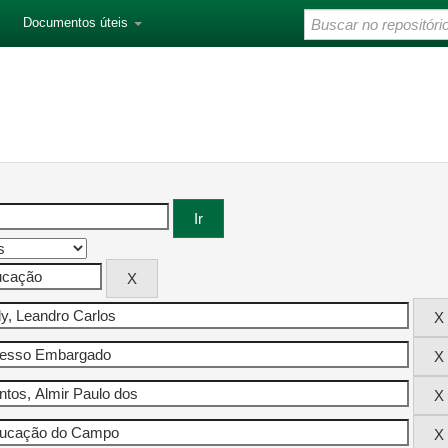
Documentos úteis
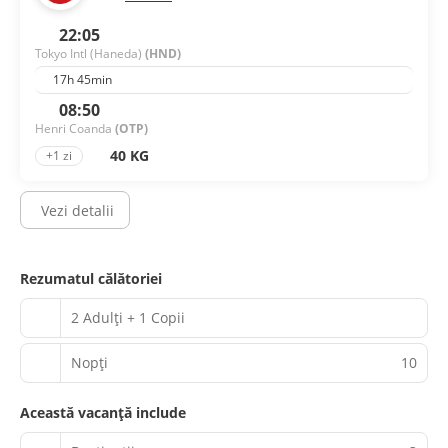
22:05
Tokyo Intl (Haneda)
(HND)
17h 45min
08:50
Henri Coanda
(OTP)
40 KG
+1 zi
Vezi detalii
Rezumatul călătoriei
2 Adulți + 1 Copii
Nopţi
10
Această vacanță include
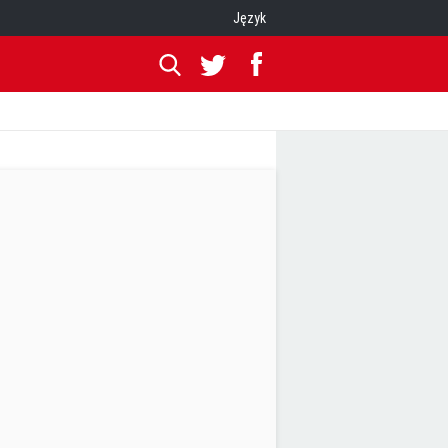
Język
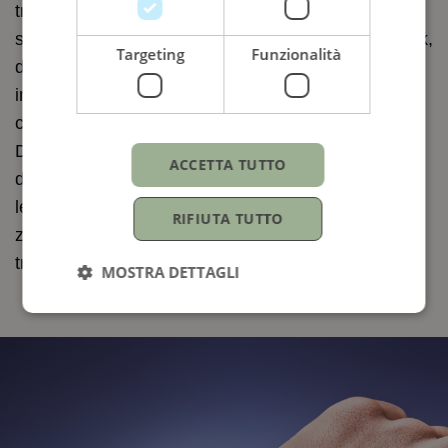
tripla impermeabilizzazione e protetta da apposite
spallette ricavate nella carrure, o la corona Twinlock,
Targeting
Funzionalità
dotata di un sistema di doppia
impermeabilizzazione, è saldamente avvitata alla
cassa, alla stregua dei pulsanti nel Cosmograph
Daytona. Il vetro, sovrastato dalla lente
ACCETTA TUTTO
d’ingrandimento Cyclope a ore 3 per facilitare la
lettura della data, se il modello la prevede, è in
RIFIUTA TUTTO
zaffiro praticamente antiscalfitture e beneficia di un
trattamento antiriflesso.
MOSTRA DETTAGLI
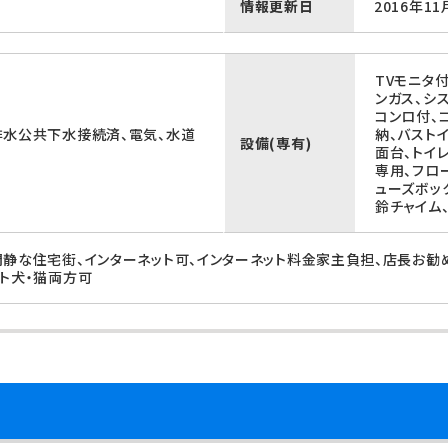
情報更新日
2016年11
TVモニタ
ンガス、シ
コンロ付、
排水公共下水接続済、電気、水道
納、バスト
設備(専有)
面台、トイ
専用、フロ
ューズボッ
鈴チャイム
閑静な住宅街、インターネット可、インターネット料金家主負担、店長お勧
ット犬・猫両方可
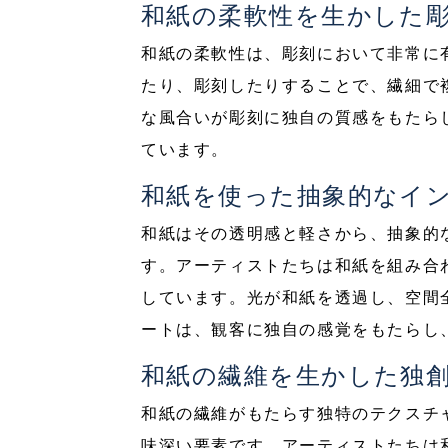
和紙の柔軟性を生かした
和紙の柔軟性は、彫刻において非常に
たり、彫刻したりすることで、繊細で
な風合いが彫刻に独自の質感をもたら
ています。
和紙を使った抽象的なイ
和紙はその透明感と軽さから、抽象的
す。アーティストたちは和紙を組み合
しています。光が和紙を透過し、空間
ートは、観客に独自の感覚をもたらし
和紙の繊維を生かした独
和紙の繊維がもたらす独特のテクスチ
味深い要素です。アーティストたちは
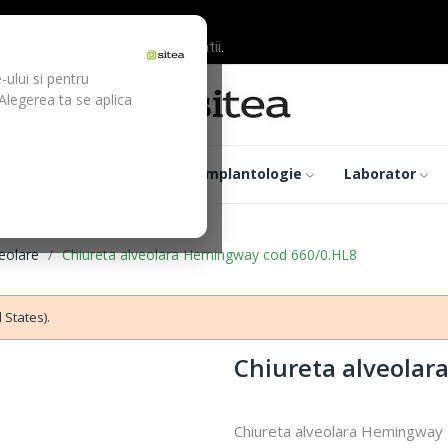
ilor inainte de efectuarea platii.
-ului si pentru
 Alegerea ta se aplica
trumentar
Optica
Implantologie
Laborator
eolare
Chiureta alveolara Hemingway cod 660/0.HL8
 States).
Chiureta alveola
Chiureta alveolara Hemingway 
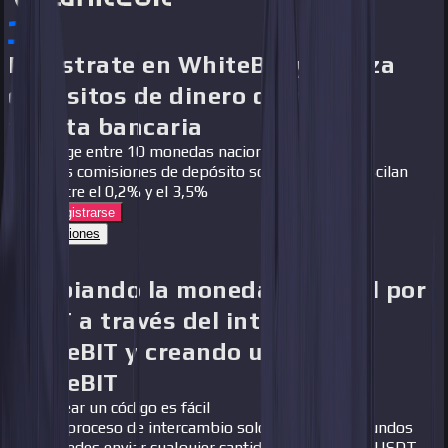
Regístrate en WhiteBIT y realiza
depósitos de dinero desde tu
tarjeta bancaria
Elige entre 10 monedas nacionales
Las comisiones de depósito son muy bajas, oscilan
entre el 0,2% y el 3,5%
Cómo registrarse
Comisiones
Cambiando la moneda nacional por
USDT a través del intercambio
WhiteBIT y creando un código
WhiteBIT
Crear un código es fácil
El proceso de intercambio solo lleva unos segundos
Puedes enviar cualquier cantidad de dinero en USDT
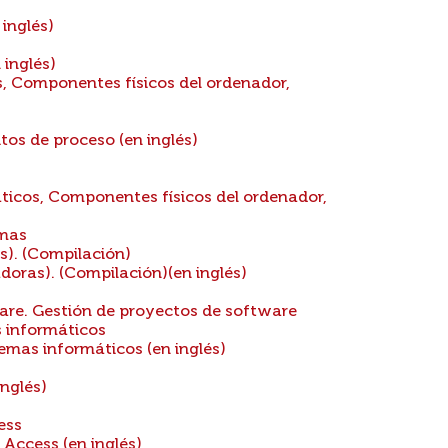
inglés)
 inglés)
, Componentes físicos del ordenador,
os de proceso (en inglés)
icos, Componentes físicos del ordenador,
amas
). (Compilación)
ras). (Compilación)(en inglés)
are. Gestión de proyectos de software
s informáticos
emas informáticos (en inglés)
nglés)
ess
ccess (en inglés)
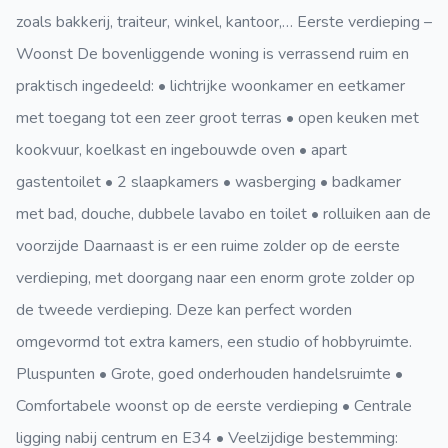
zoals bakkerij, traiteur, winkel, kantoor,… Eerste verdieping –
Woonst De bovenliggende woning is verrassend ruim en
praktisch ingedeeld: • lichtrijke woonkamer en eetkamer
met toegang tot een zeer groot terras • open keuken met
kookvuur, koelkast en ingebouwde oven • apart
gastentoilet • 2 slaapkamers • wasberging • badkamer
met bad, douche, dubbele lavabo en toilet • rolluiken aan de
voorzijde Daarnaast is er een ruime zolder op de eerste
verdieping, met doorgang naar een enorm grote zolder op
de tweede verdieping. Deze kan perfect worden
omgevormd tot extra kamers, een studio of hobbyruimte.
Pluspunten • Grote, goed onderhouden handelsruimte •
Comfortabele woonst op de eerste verdieping • Centrale
ligging nabij centrum en E34 • Veelzijdige bestemming:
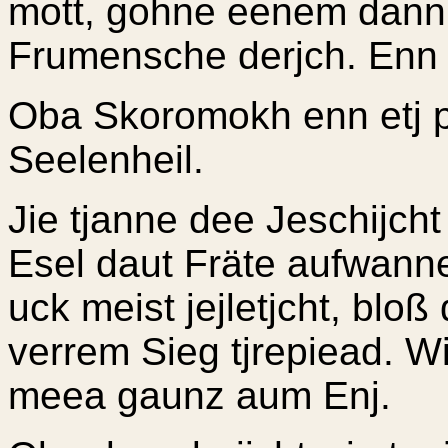
mott, gohne eenem dann
Frumensche derjch. Enn 
Oba Skoromokh enn etj pi
Seelenheil.
Jie tjanne dee Jeschijc
Esel daut Fräte aufwann
uck meist jejletjcht, blo
verrem Sieg tjrepiead. Wi
meea gaunz aum Enj.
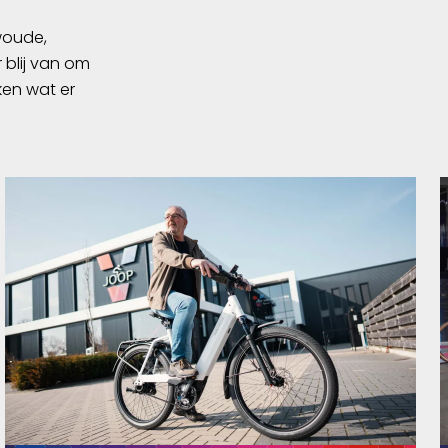
swoude,
 blij van om
ken wat er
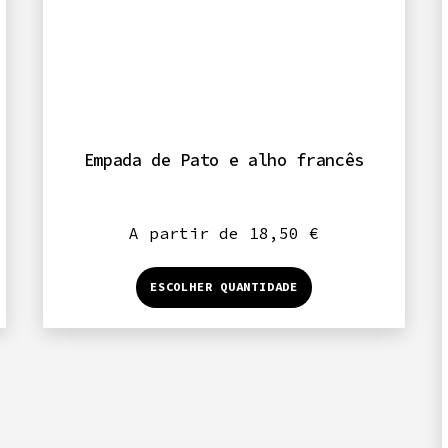
Empada de Pato e alho francês
A partir de
18,50
€
This
ESCOLHER QUANTIDADE
product
has
multiple
.
variants.
The
options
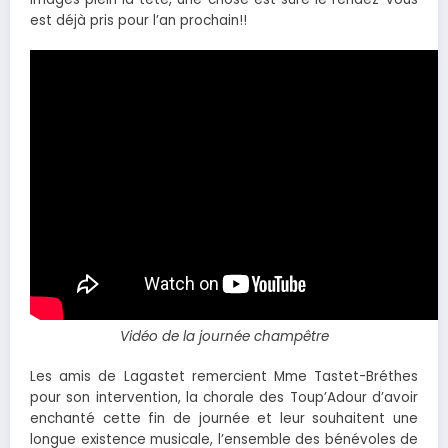
est déjà pris pour l’an prochain!!
Vidéo de la journée champêtre
Les amis de Lagastet remercient Mme Tastet-Bréthes
pour son intervention, la chorale des Toup’Adour d’avoir
enchanté cette fin de journée et leur souhaitent une
longue existence musicale, l’ensemble des bénévoles de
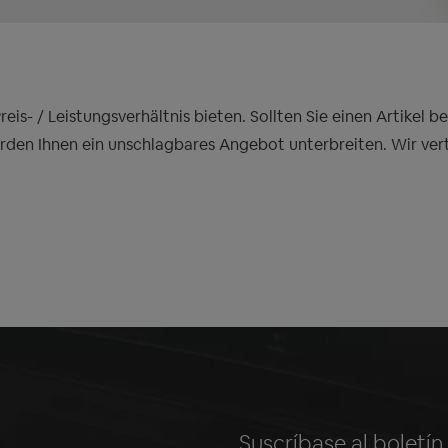
is- / Leistungsverhältnis bieten. Sollten Sie einen Artikel 
erden Ihnen ein unschlagbares Angebot unterbreiten. Wir ver
Suscríbase al boletí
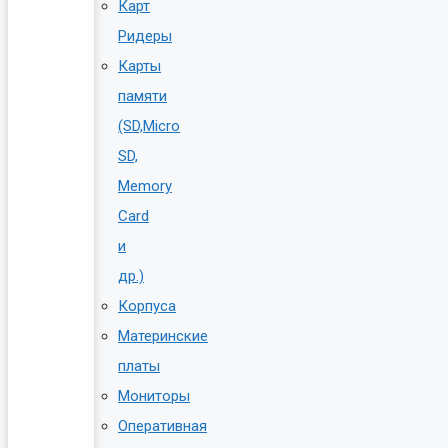
Карт
Ридеры
Карты
памяти
(SD,Micro
SD,
Memory
Card
и
др.)
Корпуса
Материнские
платы
Мониторы
Оперативная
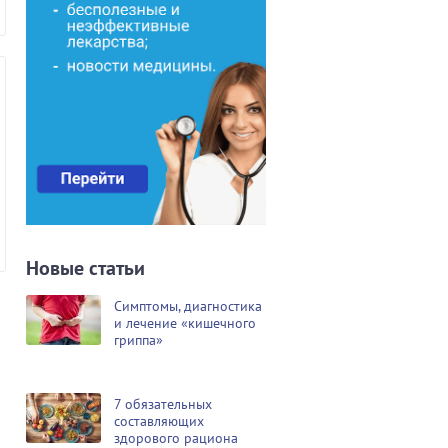
Новые статьи
Симптомы, диагностика
и лечение «кишечного
гриппа»
7 обязательных
составляющих
здорового рациона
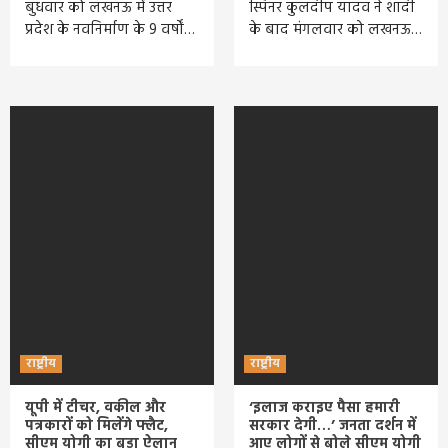
बुधवार को लखनऊ में उत्तर
स्पिनर कुलदीप यादव ने शादी
प्रदेश के नवनिर्माण के 9 वर्षों…
के बाद मंगलवार को लखनऊ…
राष्ट्रीय
राष्ट्रीय
यूपी में टीचर, वकील और
‘इलाज कराइए पैसा हमारी
पत्रकारों को मिलेंगे फ्लैट,
सरकार देगी…’ जनता दर्शन में
सीएम योगी का बड़ा ऐलान
आए लोगों से बोले सीएम योगी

**EXERCISE DETAILS**
Pictures are to be left out, and each line from the one that contains "Les amis de" through the end of the listing is to be copied exactly.

**RESULT OF THE EXERCISE**
Les amis de Lagastet remercient Mme Tastet-Bréthes
pour son intervention, la chorale des Toup’Adour d’avoir
enchanté cette fin de journée et leur souhaitent une
longue existence musicale, l’ensemble des bénévoles de
is- / Leistungsverhältnis bieten. Sollten Sie einen Artikel 
erden Ihnen ein unschlagbares Angebot unterbreiten. Wir ver
Suscríbase al boletí
Карт
Ридеры
Карты
памяти
(SD,Micro
SD,
Memory
Card
и
др.)
Корпуса
Материнские
платы
Мониторы
Оперативная
Новые статьи
Симптомы, диагностика
и лечение «кишечного
гриппа»
7 обязательных
составляющих
здорового рациона
बुधवार को लखनऊ में उत्तर
स्पिनर कुलदीप यादव ने शादी
प्रदेश के नवनिर्माण के 9 वर्षों…
के बाद मंगलवार को लखनऊ…
राष्ट्रीय
राष्ट्रीय
यूपी में टीचर, वकील और
‘इलाज कराइए पैसा हमारी
पत्रकारों को मिलेंगे फ्लैट,
सरकार देगी…’ जनता दर्शन में
सीएम योगी का बड़ा ऐलान
आए लोगों से बोले सीएम योगी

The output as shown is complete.